After a whirlwind of customer fury, Bethesda and Valve have changed their minds about paid for Skyrim mods in the Steam Workshop. Details about the decision were posted today to the Steam Community forum.
We’re going to remove the payment feature from the Skyrim workshop. For anyone who spent money on a mod, we’ll be refunding you the complete amount. We talked to the team at Bethesda and they agree.
We’ve done this because it’s clear we didn’t understand exactly what we were doing. We’ve been shipping many features over the years aimed at allowing community creators to receive a share of the rewards, and in the past, they’ve been received well. It’s obvious now that this case is different.

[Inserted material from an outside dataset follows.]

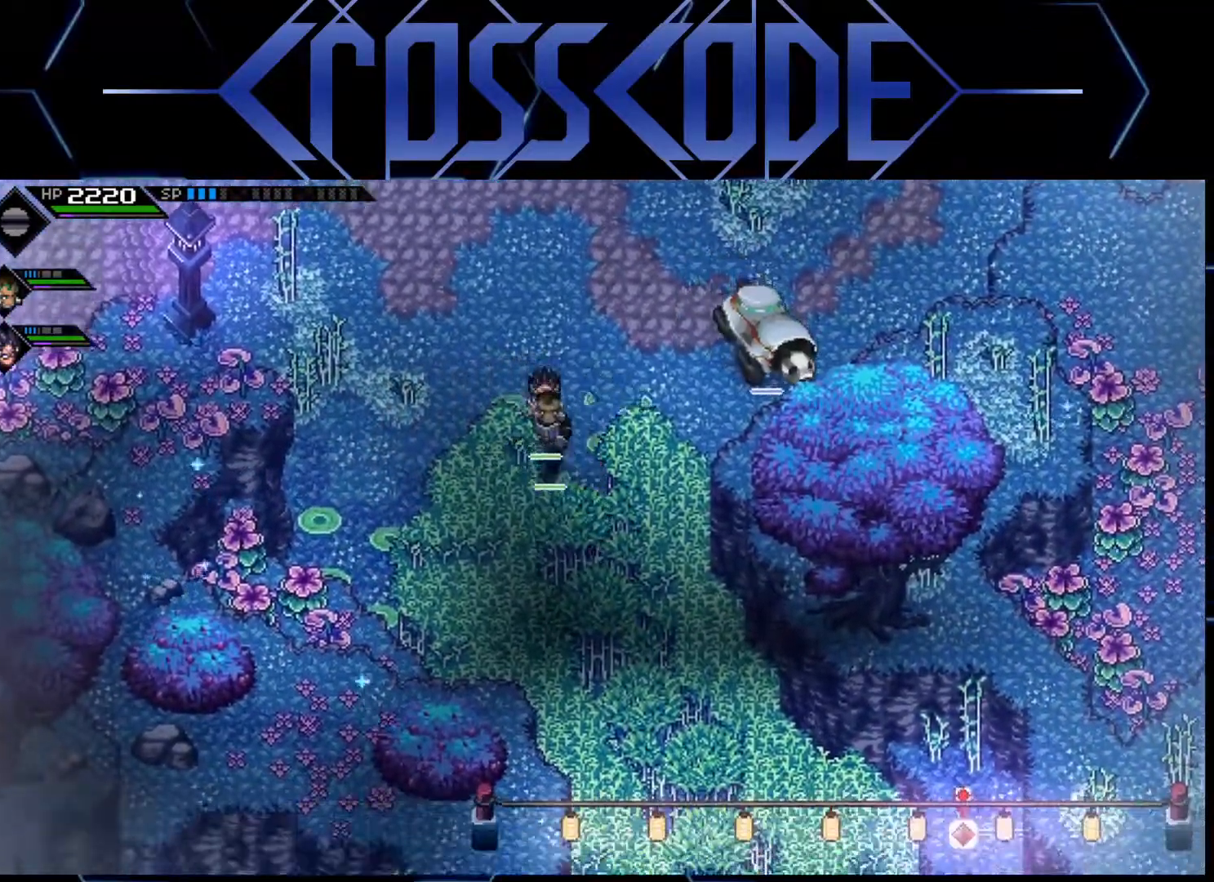
{"buttons": [], "left_stick": "down-right", "right_stick": "center", "events": [[67, "L1", "up"], [133, "L1", "down"], [400, "L1", "up"], [433, "left_stick", "down-right"]]}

~Steam Community user Alden
Background
Last week, the option to charge a download fee for Skyrim Mods was added to the Steam Workshop with goal of rewarding eager armchair developers for their hard work and dedication to Skyrim as a platform. The populous, however, was massively displeased among fears of uninformed consumers being duped by false promises. Users complained that the modding community has been successfully donation based for many years, and accused Valve of wanting a larger slice of pie.
In reality, Valve was only entitled to its usual 30% distribution fee, not the 75% claimed by some confused users on Reddit.
First Valve gets 30%. This is standard across all digital distributions services and we think Valve deserves this. No debate for us there.
The remaining is split 25% to the modder and 45% to us. We ultimately decide this percentage, not Valve.
~Bethesda Blog
In protest, the Skyrim Steam page was hit with a torrent of negative reviews, taking its user rating from 98% to 91% nearly overnight. As of this writing, hundreds of negative reviews populate the “Recent” category, universally referring to paid mods.